- Directions: Copy out the full data exactly as given; pictures should not be included.
<<<<
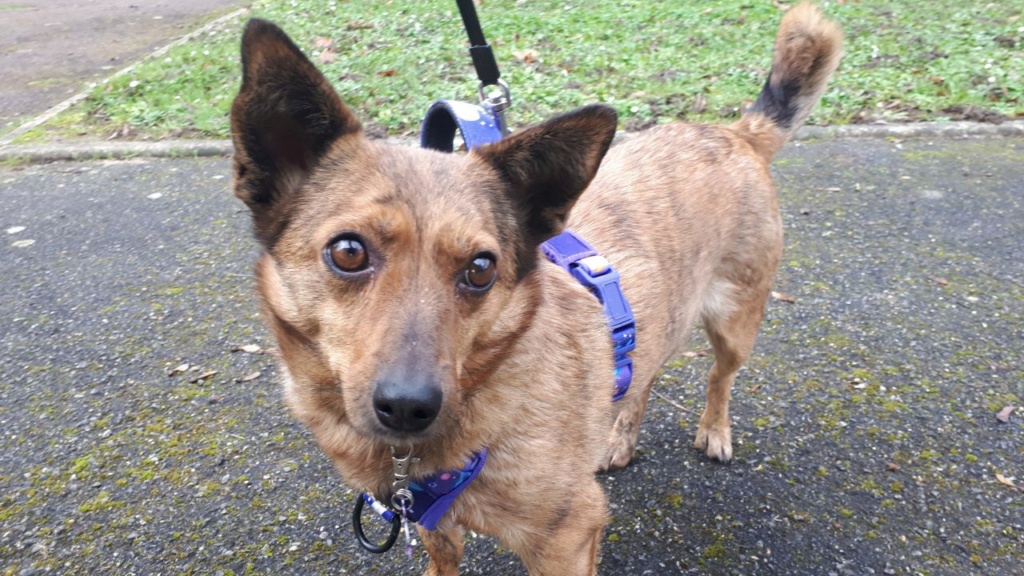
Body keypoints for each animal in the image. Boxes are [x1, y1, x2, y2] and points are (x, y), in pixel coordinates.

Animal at [229, 3, 842, 574]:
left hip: (737, 322)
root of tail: (734, 132)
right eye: (348, 252)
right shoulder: (436, 524)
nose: (408, 406)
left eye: (481, 268)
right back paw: (618, 436)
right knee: (641, 377)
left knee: (720, 376)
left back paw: (713, 431)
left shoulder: (567, 538)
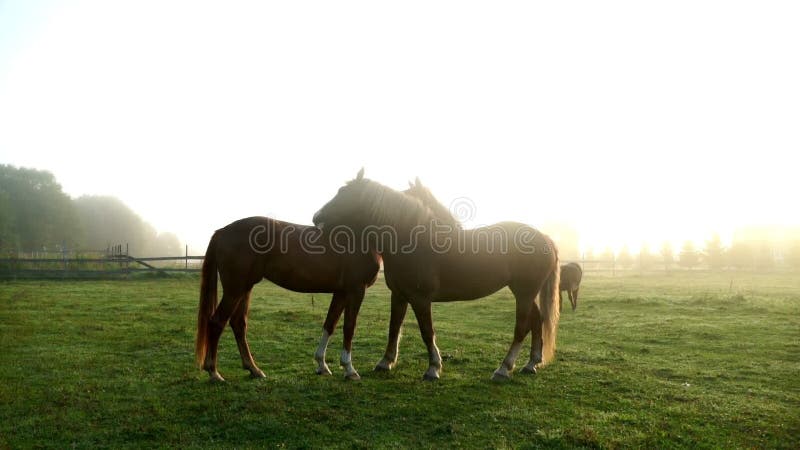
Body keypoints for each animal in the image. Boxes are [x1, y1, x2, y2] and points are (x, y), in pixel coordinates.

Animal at [195, 216, 380, 382]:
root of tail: (222, 232)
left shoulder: (341, 292)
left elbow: (330, 324)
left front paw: (322, 366)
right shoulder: (356, 290)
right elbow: (349, 327)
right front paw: (350, 370)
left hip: (245, 289)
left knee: (238, 324)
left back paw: (254, 369)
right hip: (235, 290)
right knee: (217, 322)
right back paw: (214, 372)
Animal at [310, 174, 560, 382]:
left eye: (344, 193)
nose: (316, 217)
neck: (410, 240)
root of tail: (545, 238)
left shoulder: (420, 299)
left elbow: (426, 331)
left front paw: (433, 368)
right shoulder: (399, 295)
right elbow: (394, 328)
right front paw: (385, 362)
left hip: (524, 293)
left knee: (521, 327)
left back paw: (503, 369)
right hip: (525, 293)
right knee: (537, 321)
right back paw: (531, 364)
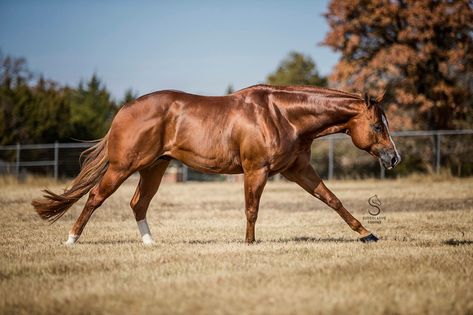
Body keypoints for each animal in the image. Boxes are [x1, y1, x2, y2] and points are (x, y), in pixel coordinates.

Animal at [32, 85, 398, 246]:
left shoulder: (297, 170)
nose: (393, 158)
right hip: (123, 167)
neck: (281, 115)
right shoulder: (256, 170)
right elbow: (252, 209)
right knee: (95, 197)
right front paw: (249, 243)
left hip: (155, 168)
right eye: (377, 126)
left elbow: (332, 199)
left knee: (138, 203)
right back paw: (71, 240)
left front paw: (367, 234)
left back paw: (149, 243)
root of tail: (124, 110)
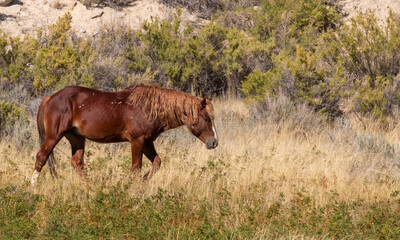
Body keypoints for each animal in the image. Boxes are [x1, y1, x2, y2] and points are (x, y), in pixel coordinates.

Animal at [31, 83, 219, 183]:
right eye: (206, 119)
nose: (214, 142)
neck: (149, 108)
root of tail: (50, 97)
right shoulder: (137, 141)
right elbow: (136, 167)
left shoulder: (147, 142)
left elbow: (156, 163)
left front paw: (143, 182)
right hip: (54, 136)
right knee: (41, 157)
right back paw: (33, 186)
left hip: (77, 139)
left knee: (77, 162)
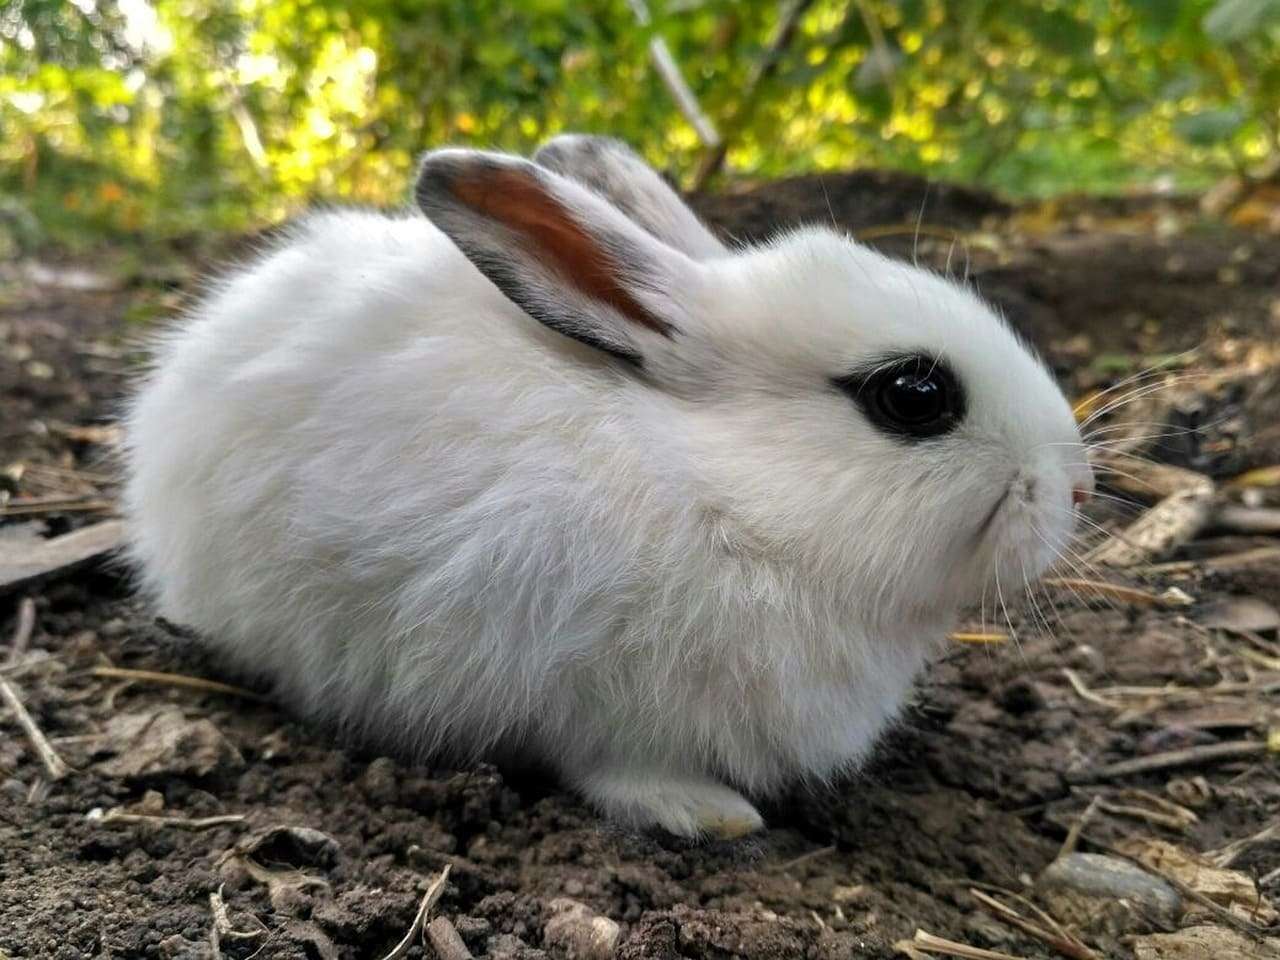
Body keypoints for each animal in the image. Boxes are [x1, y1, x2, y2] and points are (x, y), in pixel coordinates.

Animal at [127, 138, 1090, 839]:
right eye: (914, 396)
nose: (1076, 487)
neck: (726, 499)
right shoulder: (588, 699)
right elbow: (620, 770)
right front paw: (712, 816)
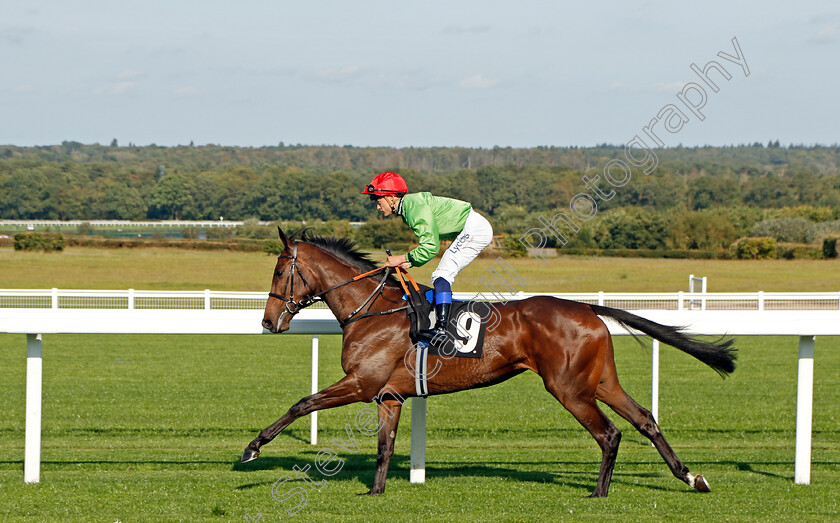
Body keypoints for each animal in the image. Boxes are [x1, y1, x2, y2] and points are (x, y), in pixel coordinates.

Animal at [243, 227, 736, 498]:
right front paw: (377, 491)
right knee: (645, 418)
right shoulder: (388, 395)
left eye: (279, 271)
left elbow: (302, 403)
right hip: (599, 381)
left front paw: (252, 448)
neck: (375, 310)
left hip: (569, 388)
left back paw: (599, 492)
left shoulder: (362, 383)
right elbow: (384, 446)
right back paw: (690, 477)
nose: (267, 321)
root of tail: (586, 308)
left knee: (609, 433)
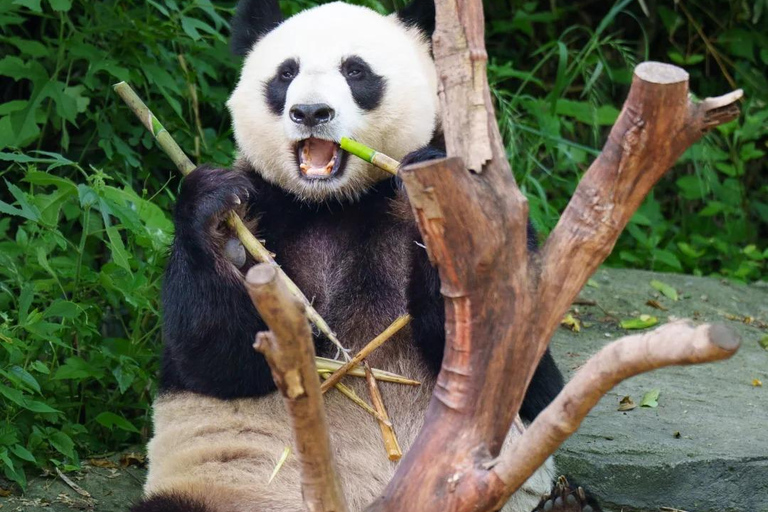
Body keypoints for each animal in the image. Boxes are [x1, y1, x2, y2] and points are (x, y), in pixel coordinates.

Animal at [131, 1, 599, 511]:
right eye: (286, 73)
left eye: (355, 71)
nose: (310, 111)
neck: (341, 202)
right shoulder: (271, 210)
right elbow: (214, 358)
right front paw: (214, 209)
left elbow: (511, 362)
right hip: (232, 485)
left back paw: (566, 501)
>>>>
- Written solution:
Body keypoints for each animal in the image. Boxes are [x1, y1, x2, y2] and points are (x, y), in pixel coordinates.

Animal at [229, 3, 842, 574]:
left hip: (737, 322)
root of tail: (734, 132)
right eye: (348, 252)
right shoulder: (436, 524)
nose: (408, 406)
left eye: (481, 268)
right back paw: (618, 436)
right knee: (641, 377)
left knee: (720, 376)
left back paw: (713, 431)
left shoulder: (567, 538)
Body keypoints for each animal in the image. Boxes are [x1, y1, x2, y2] and points are (x, y), in pixel coordinates.

Animal at [195, 216, 380, 382]:
root of tail: (222, 232)
left shoulder: (341, 292)
left elbow: (330, 324)
left front paw: (322, 366)
right shoulder: (356, 290)
right elbow: (349, 327)
right front paw: (350, 370)
left hip: (245, 289)
left knee: (238, 324)
left back paw: (254, 369)
right hip: (235, 290)
right knee: (217, 322)
right back paw: (214, 372)
Animal at [310, 174, 560, 382]:
left eye: (344, 193)
nose: (316, 217)
neck: (410, 240)
root of tail: (545, 238)
left shoulder: (420, 299)
left elbow: (426, 331)
left front paw: (433, 368)
right shoulder: (399, 295)
right elbow: (394, 328)
right front paw: (385, 362)
left hip: (524, 293)
left knee: (521, 327)
left back paw: (503, 369)
right hip: (525, 293)
right knee: (537, 321)
right back paw: (531, 364)
Body keypoints for each animal in the image. Boxes are [x1, y1, x2, y2] and points are (x, y), in pixel coordinates.

Animal at [32, 85, 398, 246]:
left shoulder: (297, 170)
nose: (393, 158)
right hip: (123, 167)
neck: (281, 115)
right shoulder: (256, 170)
right elbow: (252, 209)
right knee: (95, 197)
right front paw: (249, 243)
left hip: (155, 168)
right eye: (377, 126)
left elbow: (332, 199)
left knee: (138, 203)
right back paw: (71, 240)
left front paw: (367, 234)
left back paw: (149, 243)
root of tail: (124, 110)
Body keypoints for each animal in the image. Boxes are [x1, y1, x2, y2] and points are (x, y), in pixel coordinates.

Animal at [31, 83, 219, 183]:
right eye: (206, 119)
nose: (214, 142)
neck: (149, 108)
root of tail: (50, 97)
right shoulder: (137, 141)
right elbow: (136, 167)
left shoulder: (147, 142)
left elbow: (156, 163)
left front paw: (143, 182)
right hip: (54, 136)
right knee: (41, 157)
right back paw: (33, 186)
left hip: (77, 139)
left knee: (77, 162)
Body keypoints for each animal in the image. Boxes are [x1, y1, x2, y2] and points are (x, y), in pixel coordinates.

Animal at [127, 138, 1090, 839]:
right eye: (914, 396)
nose: (1076, 487)
neck: (726, 499)
right shoulder: (588, 699)
right elbow: (620, 770)
right front paw: (712, 816)
Body keypoints for each animal in the image. Boxes are [x1, y1, x2, y2] and points are (x, y), in pixel coordinates.

Animal at [243, 227, 736, 498]:
right front paw: (377, 491)
right knee: (645, 418)
right shoulder: (388, 395)
left eye: (279, 271)
left elbow: (302, 403)
right hip: (599, 381)
left front paw: (252, 448)
neck: (375, 310)
left hip: (569, 388)
left back paw: (599, 492)
left shoulder: (362, 383)
right elbow: (384, 446)
right back paw: (690, 477)
nose: (267, 321)
root of tail: (586, 308)
left knee: (609, 433)
Body keypoints for each animal in the image. Boxes are [x1, y1, x2, y2] and points are (x, y), in pixel coordinates.

Animal at [131, 1, 599, 511]:
right eye: (286, 73)
left eye: (355, 71)
nose: (310, 111)
neck: (341, 202)
right shoulder: (271, 210)
right elbow: (214, 358)
right front paw: (214, 209)
left elbow: (511, 362)
right hip: (232, 485)
left back paw: (566, 501)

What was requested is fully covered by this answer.